> Texte à analyser

• • • • •

Du 1er au 14 avril 2019
C’est le printemps! Les bourgeons s’ouvrent, les insectes bourdonnent, le soleil réchauffe la couenne. Les jours s’allongent et les tâches se bousculent dans l’agenda. Le calendrier est impitoyable, nous avons du pain sur la planche. Mais le hasard fait bien les choses: après le départ des beaux-parents, débarquèrent alors deux WWOOFeurs. Eux-même suivis par deux autres beaux-parents. Et les beaux-parents, c’est pas moche, car c’est utile. Il en faudrait plus. Mais ça nous faisait déjà pas mal de main d’œuvre, qu’il n’est pas si facile d’employer à bon escient. Vous verrez que nous relevâmes brillamment ce défi.

• • • • •

> Consignes
A – Réécrivez de façon plus concise le paragraphe du récit de printemps qui commence par « C’est le printemps! », en conservant ses faits essentiels.
B – D’après le récit de printemps, qui est arrivé après le départ des beaux-parents ?
C – Rédigez la suite du récit de printemps à partir de sa dernière phrase.

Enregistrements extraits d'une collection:
• • • • •

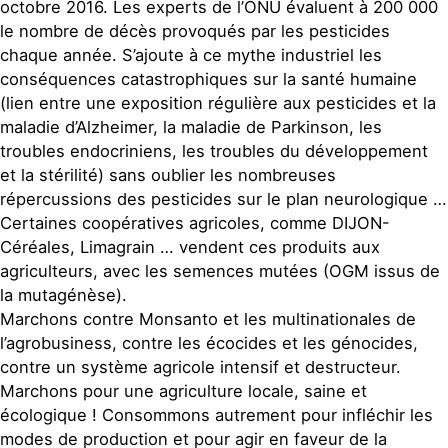
octobre 2016. Les experts de l’ONU évaluent à 200 000
le nombre de décès provoqués par les pesticides
chaque année. S’ajoute à ce mythe industriel les
conséquences catastrophiques sur la santé humaine
(lien entre une exposition régulière aux pesticides et la
maladie d’Alzheimer, la maladie de Parkinson, les
troubles endocriniens, les troubles du développement
et la stérilité) sans oublier les nombreuses
répercussions des pesticides sur le plan neurologique …
Certaines coopératives agricoles, comme DIJON-
Céréales, Limagrain … vendent ces produits aux
agriculteurs, avec les semences mutées (OGM issus de
la mutagénèse).
Marchons contre Monsanto et les multinationales de
l’agrobusiness, contre les écocides et les génocides,
contre un système agricole intensif et destructeur.
Marchons pour une agriculture locale, saine et
écologique ! Consommons autrement pour infléchir les
modes de production et pour agir en faveur de la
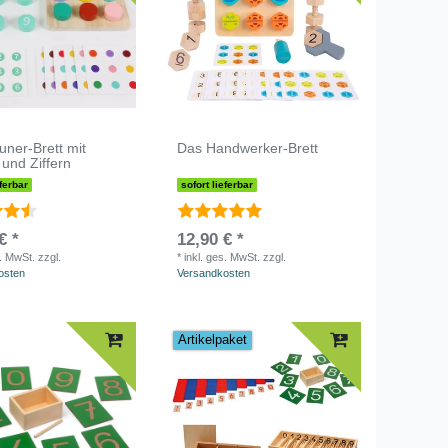
ner-Brett mit
Das Handwerker-Brett
und Ziffern
eferbar
sofort lieferbar
€ *
12,90 € *
s. MwSt.
zzgl.
*
inkl. ges. MwSt.
zzgl.
osten
Versandkosten
Artikelpaket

• • • • •

> Exercices corrigés
A – C’est le printemps : la nature se réveille, les jours rallongent et les tâches s’accumulent. Heureusement, au départ des beaux-parents, deux WWOOFeurs sont arrivés, suivis de deux autres beaux-parents. Cette main-d’œuvre abondante n’était pas facile à employer à bon escient, mais le défi a été brillamment relevé.

B – Deux WWOOFeurs.

C –
Un WWOOF de soulagement
Présentons nos valeureux WWOOFfeurs cyclistes, Delphine et Lambert, dont la traversée du continent américain à vélo depuis le mois de septembre 2017 méritait à ce point un blog qu’ils eurent justement cette idée: raconter leur périple. Habitués à soulager leur hôtes en échangeant la force de leurs bras contre gîte et couvert, ils allèrent aux champs comme les auvergnats vont au saucisson. Nous les embauchâmes au saut de la selle, pour ainsi dire, car le beau temps nous était compté avant la pluie annoncée. Nous installâmes des asperseurs à l’extérieur, nous épandîmes de nombreuses brouettes de fumier fraîchement livré à domicile à l’emplacement des futures plantations, notamment les pommes de terre. Enfin, on faucha l’engrais vert (à la faux), qu’on broya (à la tondeuse), qu’on incorpora (au motoculteur) et qu’on couvrit d’une toile hors-sol pré-percée pour la plantation des courges en mai. Le voisin Yves vint gentiment passer le girobroyeur dans les grandes largeurs un jardin, lequel commençait à ressembler à une friche. Ouf, il pouvait pleuvoir.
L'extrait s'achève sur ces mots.